Dalam pelaksanaan seleksi, Wahidin menyebutkan bahwa terdapat sejumlah regulasi yang menjadi acuan utama, di antaranya Peraturan Menteri Agama (PMA) Nomor 10 Tahun 2025 tentang Seleksi Calon Anggota BAZNAS Kabupaten/Kota serta Peraturan BAZNAS Nomor 1 Tahun 2019 tentang Tata Cara Pengangkatan dan Pemberhentian Pimpinan BAZNAS. Selain itu, seleksi juga berpedoman pada peraturan perundang-undangan lainnya.
“Dua aturan yang paling dominan digunakan adalah PMA dan Peraturan BAZNAS. Itu menjadi dasar utama kami dalam menjalankan tugas,” jelasnya.
Ia menambahkan, pendaftaran calon pimpinan BAZNAS rencananya akan dibuka mulai 15 Januari 2026 dan berlangsung selama 15 hari. Apabila dalam jangka waktu tersebut jumlah pendaftar belum memenuhi persyaratan, maka masa pendaftaran dapat diperpanjang.
Terkait evaluasi kinerja BAZNAS Ciamis, Wahidin menilai secara umum sudah berjalan dengan baik. Dari sisi regulasi dan kepatuhan, BAZNAS Ciamis dinilai telah memenuhi standar syariat, regulasi, serta komitmen kebangsaan. Meski demikian, ia mengakui masih terdapat sejumlah aspek yang perlu ditingkatkan, khususnya dalam optimalisasi penghimpunan zakat.
“Infak sudah cukup menyeluruh, tetapi zakat perlu lebih dimaksimalkan, terutama dengan menjangkau para muzakki yang sudah mencapai nisab. Ini perlu penguatan melalui silaturahmi dan pendekatan yang lebih luas,” katanya.

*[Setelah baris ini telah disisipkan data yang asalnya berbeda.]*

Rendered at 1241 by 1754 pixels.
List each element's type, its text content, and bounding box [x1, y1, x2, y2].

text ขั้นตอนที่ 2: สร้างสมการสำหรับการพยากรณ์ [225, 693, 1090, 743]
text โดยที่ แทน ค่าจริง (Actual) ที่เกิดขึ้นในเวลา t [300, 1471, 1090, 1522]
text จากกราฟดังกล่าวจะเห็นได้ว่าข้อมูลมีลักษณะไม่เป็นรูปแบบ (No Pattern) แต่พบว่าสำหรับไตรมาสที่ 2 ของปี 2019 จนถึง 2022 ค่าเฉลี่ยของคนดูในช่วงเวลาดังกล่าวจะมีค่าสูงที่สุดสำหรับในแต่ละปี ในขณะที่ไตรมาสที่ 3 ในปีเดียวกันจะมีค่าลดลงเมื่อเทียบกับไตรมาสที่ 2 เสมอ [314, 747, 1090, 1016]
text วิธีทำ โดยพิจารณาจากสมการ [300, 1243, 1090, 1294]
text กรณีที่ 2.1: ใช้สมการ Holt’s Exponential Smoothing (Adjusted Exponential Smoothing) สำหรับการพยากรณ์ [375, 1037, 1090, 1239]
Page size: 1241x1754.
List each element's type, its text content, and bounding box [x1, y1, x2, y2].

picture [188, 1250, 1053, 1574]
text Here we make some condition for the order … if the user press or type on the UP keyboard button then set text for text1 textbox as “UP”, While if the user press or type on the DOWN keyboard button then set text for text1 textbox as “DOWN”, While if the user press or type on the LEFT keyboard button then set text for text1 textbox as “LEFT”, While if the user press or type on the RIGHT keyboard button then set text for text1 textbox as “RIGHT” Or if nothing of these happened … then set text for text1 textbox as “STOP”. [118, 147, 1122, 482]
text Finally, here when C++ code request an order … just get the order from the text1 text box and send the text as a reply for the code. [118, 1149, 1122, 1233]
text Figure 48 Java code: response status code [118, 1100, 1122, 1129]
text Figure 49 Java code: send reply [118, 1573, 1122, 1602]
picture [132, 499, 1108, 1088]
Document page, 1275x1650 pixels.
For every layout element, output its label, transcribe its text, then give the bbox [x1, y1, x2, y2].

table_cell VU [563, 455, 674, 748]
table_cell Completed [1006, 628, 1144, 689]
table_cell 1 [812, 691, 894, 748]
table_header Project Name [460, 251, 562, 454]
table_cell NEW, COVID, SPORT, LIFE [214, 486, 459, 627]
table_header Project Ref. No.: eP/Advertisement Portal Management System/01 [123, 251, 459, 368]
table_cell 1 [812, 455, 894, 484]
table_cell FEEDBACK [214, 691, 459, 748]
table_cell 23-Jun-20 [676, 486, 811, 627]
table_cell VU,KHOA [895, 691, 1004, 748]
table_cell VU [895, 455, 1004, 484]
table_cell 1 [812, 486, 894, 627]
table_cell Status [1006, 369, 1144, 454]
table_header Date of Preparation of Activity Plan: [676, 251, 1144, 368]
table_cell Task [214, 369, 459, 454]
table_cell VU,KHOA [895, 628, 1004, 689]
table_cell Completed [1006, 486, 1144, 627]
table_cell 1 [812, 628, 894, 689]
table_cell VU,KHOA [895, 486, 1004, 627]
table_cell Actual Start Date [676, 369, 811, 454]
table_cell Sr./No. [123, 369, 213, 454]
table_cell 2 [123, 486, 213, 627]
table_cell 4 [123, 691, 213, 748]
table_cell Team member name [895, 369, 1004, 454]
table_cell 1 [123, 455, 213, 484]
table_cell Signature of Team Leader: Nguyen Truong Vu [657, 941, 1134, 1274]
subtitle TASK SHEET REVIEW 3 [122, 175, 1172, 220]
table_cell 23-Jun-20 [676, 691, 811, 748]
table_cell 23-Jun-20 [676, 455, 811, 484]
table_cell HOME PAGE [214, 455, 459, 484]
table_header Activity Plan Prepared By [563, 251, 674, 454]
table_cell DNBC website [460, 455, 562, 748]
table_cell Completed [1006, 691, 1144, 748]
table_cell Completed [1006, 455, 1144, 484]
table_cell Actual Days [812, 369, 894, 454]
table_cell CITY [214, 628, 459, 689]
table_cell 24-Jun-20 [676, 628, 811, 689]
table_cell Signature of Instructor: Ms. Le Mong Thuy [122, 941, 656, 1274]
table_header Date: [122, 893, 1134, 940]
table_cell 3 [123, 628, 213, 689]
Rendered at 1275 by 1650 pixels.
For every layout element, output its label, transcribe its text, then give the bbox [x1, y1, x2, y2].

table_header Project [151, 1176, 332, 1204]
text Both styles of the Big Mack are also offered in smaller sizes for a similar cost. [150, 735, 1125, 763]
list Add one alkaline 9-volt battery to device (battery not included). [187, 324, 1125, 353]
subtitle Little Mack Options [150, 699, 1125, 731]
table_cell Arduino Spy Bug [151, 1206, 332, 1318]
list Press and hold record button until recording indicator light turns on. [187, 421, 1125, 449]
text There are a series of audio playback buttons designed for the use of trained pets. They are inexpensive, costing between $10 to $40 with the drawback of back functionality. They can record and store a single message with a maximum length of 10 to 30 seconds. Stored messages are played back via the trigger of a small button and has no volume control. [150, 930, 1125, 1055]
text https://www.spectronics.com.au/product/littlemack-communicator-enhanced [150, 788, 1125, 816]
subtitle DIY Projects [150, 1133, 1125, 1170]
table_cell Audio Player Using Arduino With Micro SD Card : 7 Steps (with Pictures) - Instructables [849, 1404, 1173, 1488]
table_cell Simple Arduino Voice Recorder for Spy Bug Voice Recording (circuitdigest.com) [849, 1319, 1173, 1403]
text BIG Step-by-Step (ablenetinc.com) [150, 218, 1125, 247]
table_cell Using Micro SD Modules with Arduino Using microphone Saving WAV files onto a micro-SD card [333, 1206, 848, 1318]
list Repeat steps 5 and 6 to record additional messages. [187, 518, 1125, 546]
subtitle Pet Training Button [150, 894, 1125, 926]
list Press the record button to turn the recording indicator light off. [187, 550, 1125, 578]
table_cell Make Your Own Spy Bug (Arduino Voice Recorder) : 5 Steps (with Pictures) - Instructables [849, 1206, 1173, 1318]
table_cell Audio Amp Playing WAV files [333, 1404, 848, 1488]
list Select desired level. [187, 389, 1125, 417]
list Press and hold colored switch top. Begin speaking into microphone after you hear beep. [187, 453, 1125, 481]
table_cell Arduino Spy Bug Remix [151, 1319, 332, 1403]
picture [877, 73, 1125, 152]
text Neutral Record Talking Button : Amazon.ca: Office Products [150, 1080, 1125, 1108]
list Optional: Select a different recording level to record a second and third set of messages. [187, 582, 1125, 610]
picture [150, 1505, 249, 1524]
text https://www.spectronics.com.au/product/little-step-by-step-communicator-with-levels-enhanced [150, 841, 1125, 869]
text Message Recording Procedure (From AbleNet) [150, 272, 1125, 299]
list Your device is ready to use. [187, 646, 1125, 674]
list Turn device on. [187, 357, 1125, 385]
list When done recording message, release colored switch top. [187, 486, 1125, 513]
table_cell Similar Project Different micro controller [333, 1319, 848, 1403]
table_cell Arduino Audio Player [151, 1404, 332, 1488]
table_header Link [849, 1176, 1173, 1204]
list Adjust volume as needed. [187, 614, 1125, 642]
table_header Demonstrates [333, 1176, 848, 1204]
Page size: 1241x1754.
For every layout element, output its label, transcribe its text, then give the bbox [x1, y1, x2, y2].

Wahidin juga mengungkapkan sejumlah tantangan yang mungkin dihadapi dalam proses seleksi, seperti adanya pendaftar yang masih berstatus aparatur sipil negara aktif, pendaftar yang belum memenuhi syarat, hingga potensi intervensi dari pihak tertentu. Namun demikian, ia optimistis seluruh tahapan seleksi dapat berjalan lancar.
“Sebelumnya kami baru melaksanakan rapat pendahuluan untuk membahas jadwal, agenda kegiatan, serta persiapan dari pendaftaran hingga pelantikan. Karena SK Bupati sudah terbit, maka secara resmi kami mulai bekerja,” pungkasnya.